Gita would have had to walk 30 minutes to reach the hospital. But even if she made it in time, she couldn’t afford the bill. She felt she had no choice but to give birth at home. The only person who could help was her oldest sister, who was visiting her at that time.

Gita’s sister, who had experience in helping people give birth, prepared a razor blade, to cut the umbilical cord, and a bucket of cold water.

As Gita lay on her grass bed, her sister pressed Gita’s belly with both hands while Gita strained to deliver the child. Thankfully, Gita didn’t have to push too much.

After successfully delivering the child, Gita’s sister used the razor blade to cut the umbilical cord. Then she cleaned up Gita’s son by washing the baby with cold water and drying him with a towel. Gita took a bath with cold water to clean herself.

In this way, Gita delivered her first baby, Martin, at home without medical assistance. Her at-home delivery is typical among women in Indonesia’s Papua province.

Most Papuan women still give birth with traditional methods in a honai – a traditional Papuan house made of wood with a grass bed.

Women also prefer to give birth at home because they are afraid of the service from health workers who are not always friendly. Many women believe that it is more efficient to give birth at home alone or with help of someone who lives nearby.

Though these traditional methods of delivery have been going on for years, they are risky. Although some say no children in the area have died after a home birth, 2009 data from the Central Bureau of Statistics in Jayawijaya regency reveals that, since 2004, 167 babies have died after their mothers delivered them without medical assistance.

Numerous factors lead women to deliver their children at home. In Gita’s case, her husband is jobless. The family relies solely on what she earns working at a farm every day. (In Papuan culture, the responsibility of earning money often falls on the women.)

Since enrolling in the Child Survival Program (CSP), Gita now knows that giving birth at home without any medical assistance could put her and her baby’s lives at risk. This woman, who only reached the first year of senior high school, has now learned how to safely deliver her baby. She’s learned that she has to check her pregnancy regularly, to recognize contractions, and the importance of using clean instruments during delivery.

“We taught them to understand the danger of delivering at home and the benefit of giving birth with medical assistance.

“Registered mothers at first didn’t have a good understanding about pregnancy and how they can give birth safely. It was very hard to change their paradigm about how to deliver in an appropriate way.

“They still believe that delivering the baby in the honai will not put their self in risk. They also thought it is more efficient than if they have to see the doctor to help them deliver their baby.

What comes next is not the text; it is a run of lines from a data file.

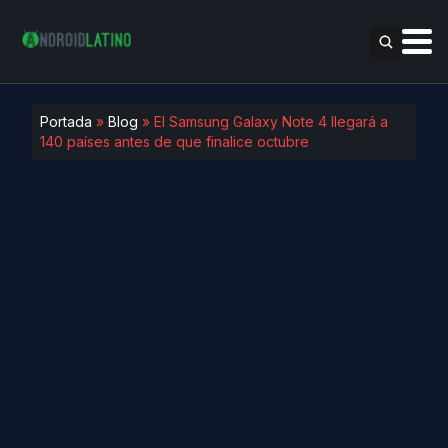
Portada
»
Blog
»
El Samsung Galaxy Note 4 llegará a
140 países antes de que finalice octubre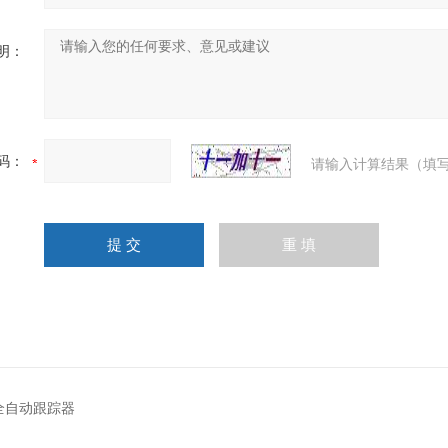
明：
码：
请输入计算结果（填写
1全自动跟踪器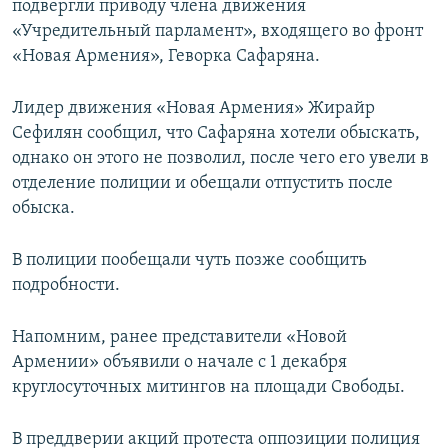
подвергли приводу члена движения
«Учредительный парламент», входящего во фронт
«Новая Армения», Геворка Сафаряна.
Лидер движения «Новая Армения» Жирайр
Сефилян сообщил, что Сафаряна хотели обыскать,
однако он этого не позволил, после чего его увели в
отделение полиции и обещали отпустить после
обыска.
В полиции пообещали чуть позже сообщить
подробности.
Напомним, ранее представители «Новой
Армении» объявили о начале с 1 декабря
круглосуточных митингов на площади Свободы.
В преддверии акций протеста оппозиции полиция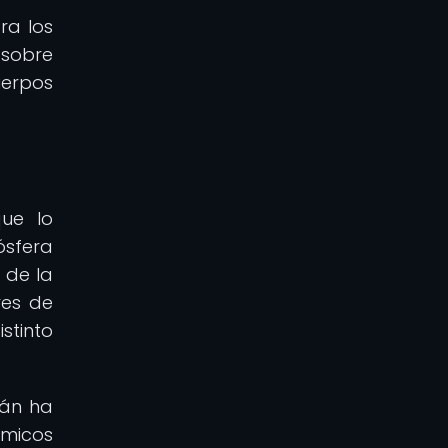
ra los
 sobre
uerpos
que lo
ósfera
 de la
res de
stinto
tán ha
ímicos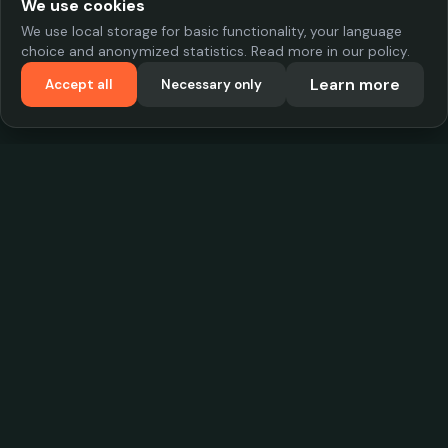
We use cookies
We use local storage for basic functionality, your language
choice and anonymized statistics. Read more in our policy.
Learn more
Accept all
Necessary only
VadKostarÖlen.se
Sweden's largest beer-price database. Find the best prices on
your favorite drink, compare bars and save money.
Contact
contact.cityscope@gmail.com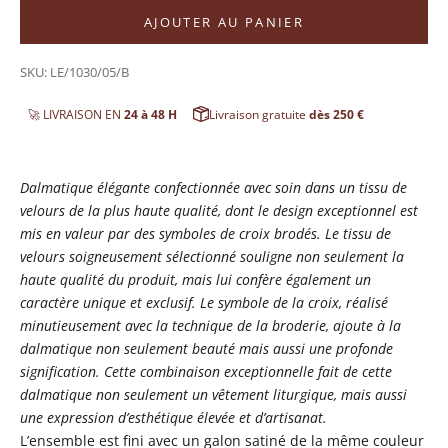
AJOUTER AU PANIER
SKU: LE/1030/05/B
🚀 LIVRAISON EN
24 à 48 H
Livraison gratuite
dès 250 €
Dalmatique élégante confectionnée avec soin dans un tissu de
velours de la plus haute qualité, dont le design exceptionnel est
mis en valeur par des symboles de croix brodés. Le tissu de
velours soigneusement sélectionné souligne non seulement la
haute qualité du produit, mais lui confère également un
caractère unique et exclusif. Le symbole de la croix, réalisé
minutieusement avec la technique de la broderie, ajoute à la
dalmatique non seulement beauté mais aussi une profonde
signification. Cette combinaison exceptionnelle fait de cette
dalmatique non seulement un vêtement liturgique, mais aussi
une expression d’esthétique élevée et d’artisanat.
L’ensemble est fini avec un galon satiné de la même couleur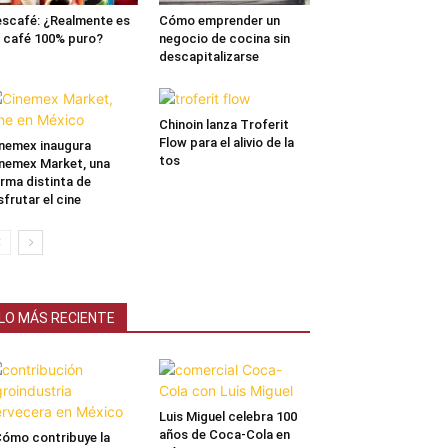
scafé: ¿Realmente es
Cómo emprender un
 café 100% puro?
negocio de cocina sin
descapitalizarse
Chinoin lanza Troferit
Flow para el alivio de la
nemex inaugura
tos
nemex Market, una
rma distinta de
sfrutar el cine
LO MÁS RECIENTE
Luis Miguel celebra 100
años de Coca-Cola en
ómo contribuye la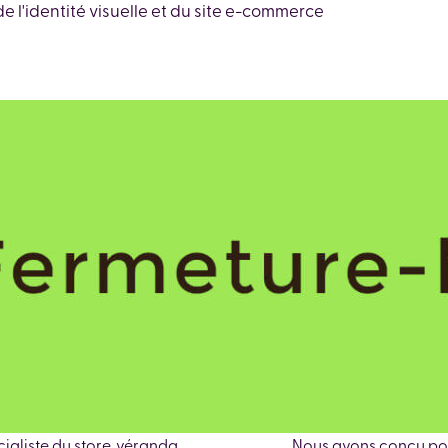
de l'identité visuelle et du site e-commerce
aliste du store, véranda ....
Nous avons conçu pou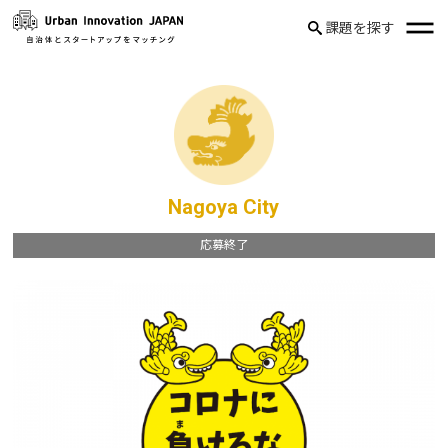
課題を探す
Nagoya City
応募終了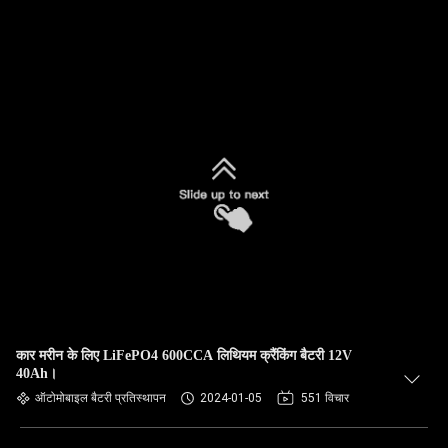
कार मरीन के लिए LiFePO4 600CCA लिथियम क्रैंकिंग बैटरी 12V
40Ah।
ऑटोमोबाइल बैटरी प्रतिस्थापन
2024-01-05
551 विचार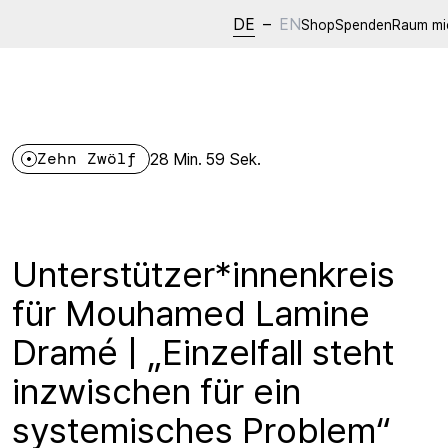
DE
–
EN
Shop
Spenden
Raum mi
Zehn Zwölf
28 Min. 59 Sek.
Unterstützer*innenkreis
für Mouhamed Lamine
Dramé | „Einzelfall steht
inzwischen für ein
systemisches Problem“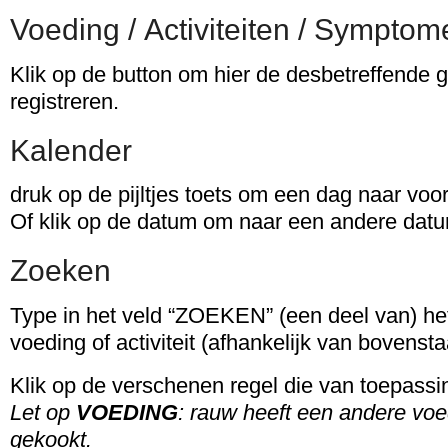
Voeding / Activiteiten / Sympto
Klik op de button om hier de desbetreffende 
registreren.
Kalender
druk op de pijltjes toets om een dag naar voor
Of klik op de datum om naar een andere datu
Zoeken
Type in het veld “ZOEKEN” (een deel van) h
voeding of activiteit (afhankelijk van bovens
Klik op de verschenen regel die van toepassin
Let op
VOEDING
: rauw heeft een andere vo
gekookt.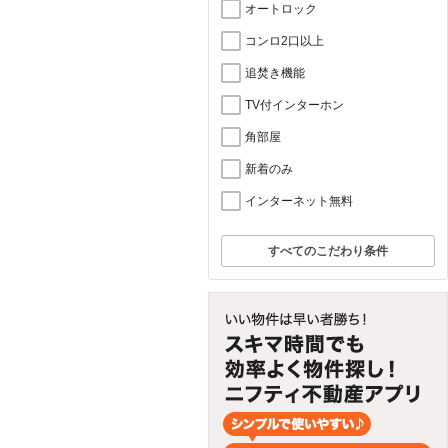
オートロック
コンロ2口以上
追焚き機能
TV付インターホン
角部屋
新着のみ
インターネット無料
すべてのこだわり条件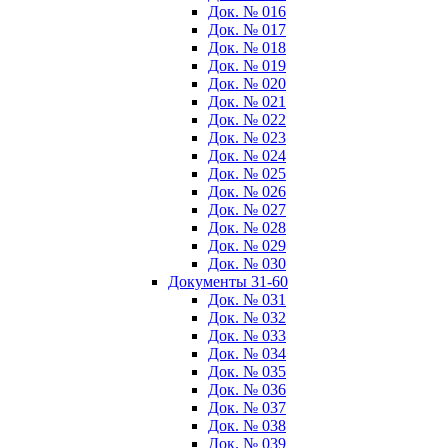
Док. № 016
Док. № 017
Док. № 018
Док. № 019
Док. № 020
Док. № 021
Док. № 022
Док. № 023
Док. № 024
Док. № 025
Док. № 026
Док. № 027
Док. № 028
Док. № 029
Док. № 030
Документы 31-60
Док. № 031
Док. № 032
Док. № 033
Док. № 034
Док. № 035
Док. № 036
Док. № 037
Док. № 038
Док. № 039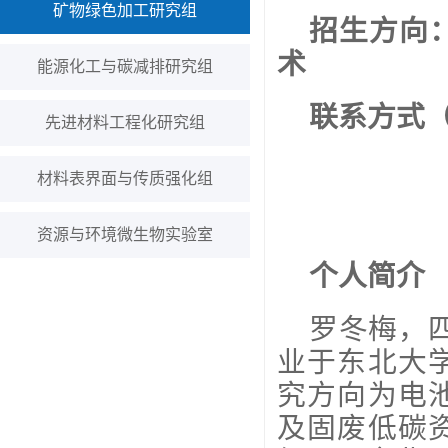
矿物绿色加工研究组
招生方向
术
能源化工与碳减排研究组
联系方式（电
先进材料工程化研究组
材料表界面与传质强化组
资源与环境微生物实验室
个人简介
罗冬梅，
业于东北大
究方向为电
及固废低碳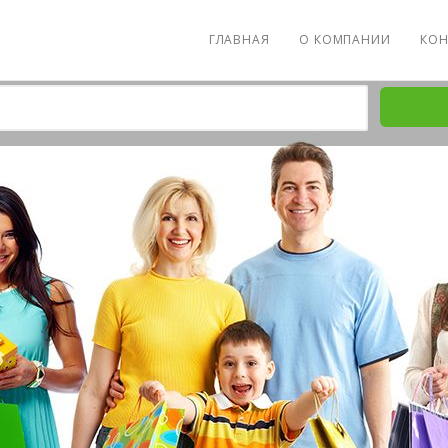
ГЛАВНАЯ
О КОМПАНИИ
КОН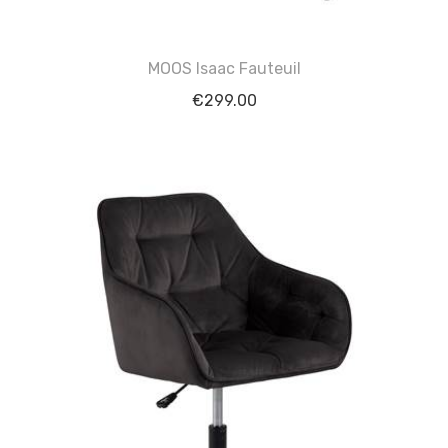
MOOS Isaac Fauteuil
€
299.00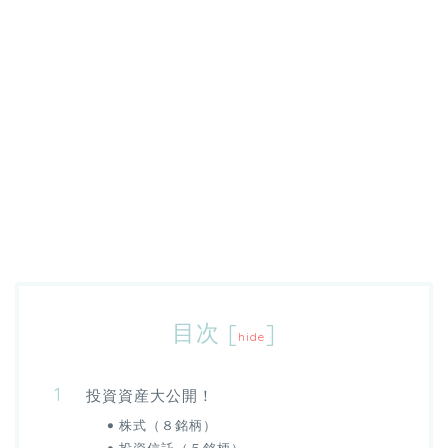
目次
[
]
hide
投資資産大公開！
株式（８銘柄）
投資信託（５銘柄）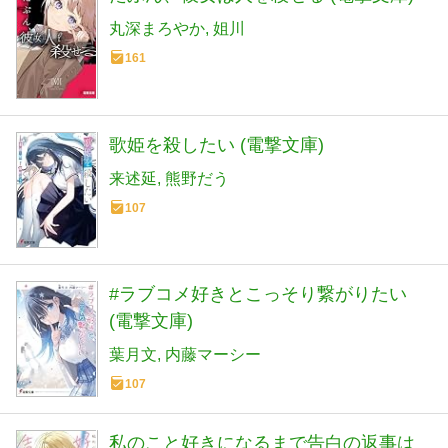
丸深まろやか
姐川
161
歌姫を殺したい (電撃文庫)
来述延
熊野だう
107
#ラブコメ好きとこっそり繋がりたい
(電撃文庫)
葉月文
内藤マーシー
107
私のこと好きになるまで告白の返事は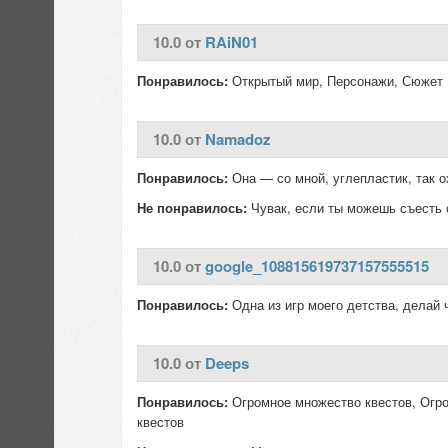
10.0 от
RAiN01
Понравилось:
Открытый мир, Персонажи, Сюжет
10.0 от
Namadoz
Понравилось:
Она — со мной, углепластик, так о
Не понравилось:
Чувак, если ты можешь съесть св
10.0 от
google_108815619737157555515
Понравилось:
Одна из игр моего детства, делай 
10.0 от
Deeps
Понравилось:
Огромное множество квестов, Огро
квестов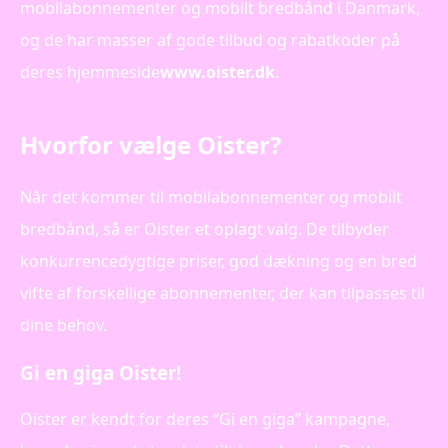
mobilabonnementer og mobilt bredbånd i Danmark,
og de har masser af gode tilbud og rabatkoder på
deres hjemmeside
www.oister.dk
.
Hvorfor vælge Oister?
Når det kommer til mobilabonnementer og mobilt
bredbånd, så er Oister et oplagt valg. De tilbyder
konkurrencedygtige priser, god dækning og en bred
vifte af forskellige abonnementer, der kan tilpasses til
dine behov.
Gi en giga Oister!
Oister er kendt for deres “Gi en giga” kampagne,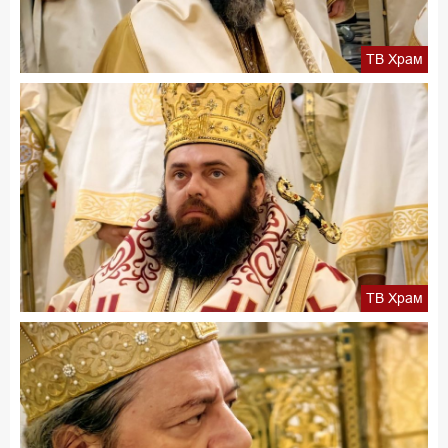
ТВ Храм
ТВ Храм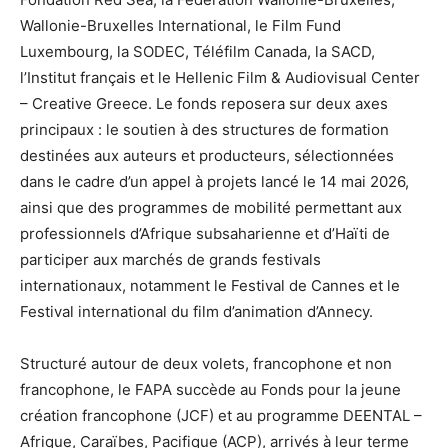
Wallonie-Bruxelles International, le Film Fund
Luxembourg, la SODEC, Téléfilm Canada, la SACD,
l’Institut français et le Hellenic Film & Audiovisual Center
– Creative Greece. Le fonds reposera sur deux axes
principaux : le soutien à des structures de formation
destinées aux auteurs et producteurs, sélectionnées
dans le cadre d’un appel à projets lancé le 14 mai 2026,
ainsi que des programmes de mobilité permettant aux
professionnels d’Afrique subsaharienne et d’Haïti de
participer aux marchés de grands festivals
internationaux, notamment le Festival de Cannes et le
Festival international du film d’animation d’Annecy.
Structuré autour de deux volets, francophone et non
francophone, le FAPA succède au Fonds pour la jeune
création francophone (JCF) et au programme DEENTAL –
Afrique, Caraïbes, Pacifique (ACP), arrivés à leur terme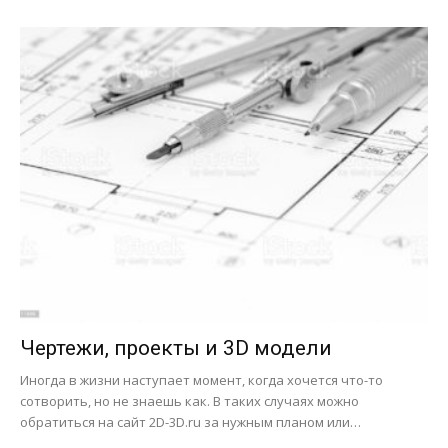
Чертежи, проекты и 3D модели
Иногда в жизни наступает момент, когда хочется что-то
сотворить, но не знаешь как. В таких случаях можно
обратиться на сайт 2D-3D.ru за нужным планом или…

“Pregnant mothers now know that they have to protect their pregnancy in a good way. They learn to show their love by taking care of their pregnancy,” explains Antonetta, the CSP coordinator.

Gita, who is now pregnant with her second child, passes on the blessing of Compassion to other women. She loves to share her pregnancy experience with other mothers who haven’t had the opportunity to join the program. She wants to make a positive impact on mothers so they can they safely deliver their babies.